Thinking of Hades’ bets, I asked, "What if I
was decapitated?"

"That would take longer. Total regeneration
takes a long time. If we had possession of your head though, and
attached it by any rudimentary means, it would greatly reduce the
regeneration time," he said.

"Why wouldn't you have my head?"

"They make good trophies."

I ignored the trophy comment. "I'm really
having issues figuring out what's so great about being immortal.
How is it a blessing?"

"Who said it was a blessing? We have
contracted ourselves into servitude to a god for eternity.
Immortality is only part of a uniform we wear in order to succeed
in our obligation.”

I switched lanes and went around the Toyota
Corolla that apparently didn't know that a speed limit of 55 really
meant 75. "Contracted obligation? I didn't sign any contract or
agree to any obligation."

Riley let go of the Oh shit bar and leaned
back in the seat. "No, you didn't. And maybe you don't actually
have to serve Hades, maybe your servitude will be added to my own-
I don't know. As I told you, I don't know how I brought your soul
back.”

"Tell me how it happened."

"When I found you, your body was still warm,
but your soul was not present. You will find- if you start
escorting souls- that a body most often holds an impression of its
death, especially if it is unexpected. Most of the time the
impression dissipates, though sometimes, if the death is violent or
extreme in any way, the impression lives on."

"Ghost," I said in my best creepy, scary
voice.

"I have never seen a ghost," Riley said.

"Yeah, but to you it wouldn't be a ghost,
would it?"

"Call it what you will, but it would still be
a replay of the body's demise, not a phantom, or spirit, moaning
and rattling its chains."

"Fine. Did you see the impression of my
death?"

"Yes, I saw how you died. I knew Sebastian
had to be responsible. I was angry and ashamed that someone I knew,
liked and once respected would take an innocent life. Before I had
even completed the thought, I heard the Fates' voices whispering in
my head and felt power surge through me.

“As an immortal, I have my own power. I am
stronger and quicker than any mortal could be, but this power was
more immense than I could have possessed. I assumed it was Hades’
power. Within minutes of the return of your soul, Hades summoned me
with an acknowledgement to bring you along, taking responsibility
for you, something I don’t think he would have done if it weren’t a
necessity. Both actions solidified my assumption that you would
spend your immortality in service to Hades.

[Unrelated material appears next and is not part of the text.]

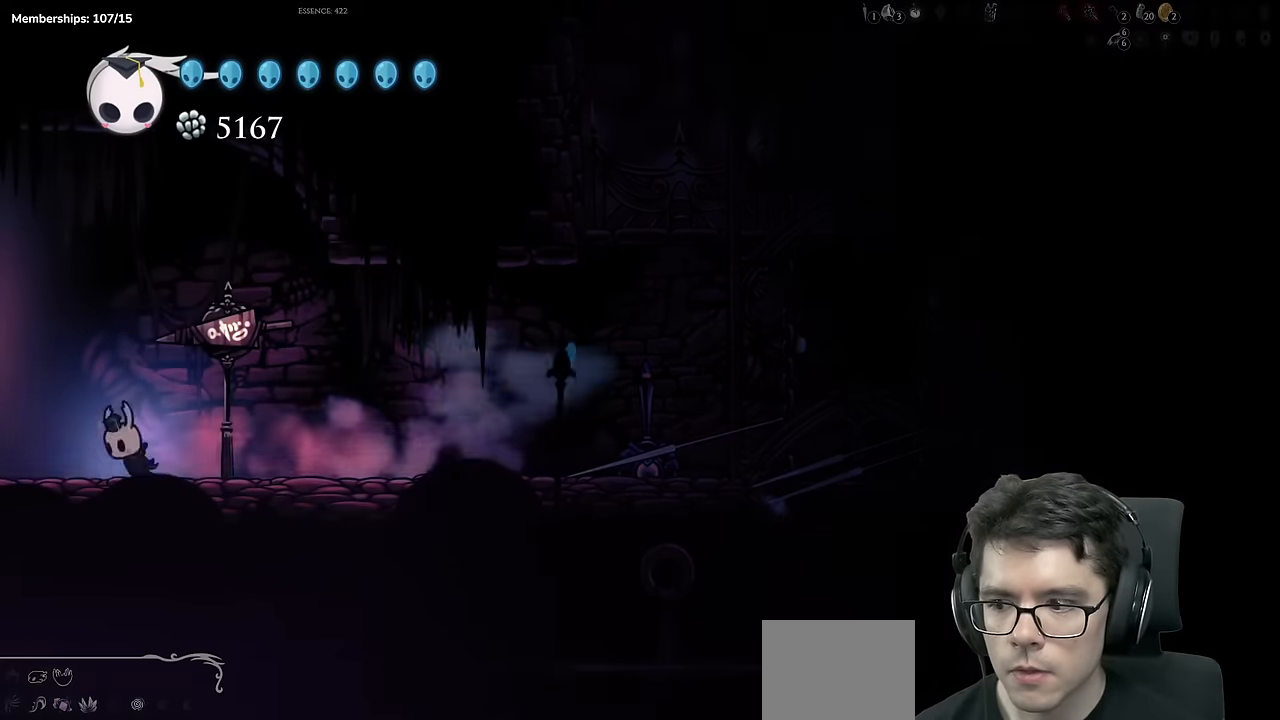
{"buttons": ["R2", "DPAD_LEFT"], "left_stick": "center", "right_stick": "center", "events": [[16, "R2", "up"], [283, "R2", "down"]]}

“I realize you don't have a formal agreement,
but I'm not sure if any of the other Assassins made agreements with
Hades either. We are, for the most part, a solitary group but even
when we are around one another, the way we came into servitude is
not discussed."

"I don't like feeling that I have no control
of my life," I said.

Riley laughed bitterly. "It's not a feeling,
it's reality. All we can do is make the best of it, lie low, serve
well and hope that our actions will one day be rewarded."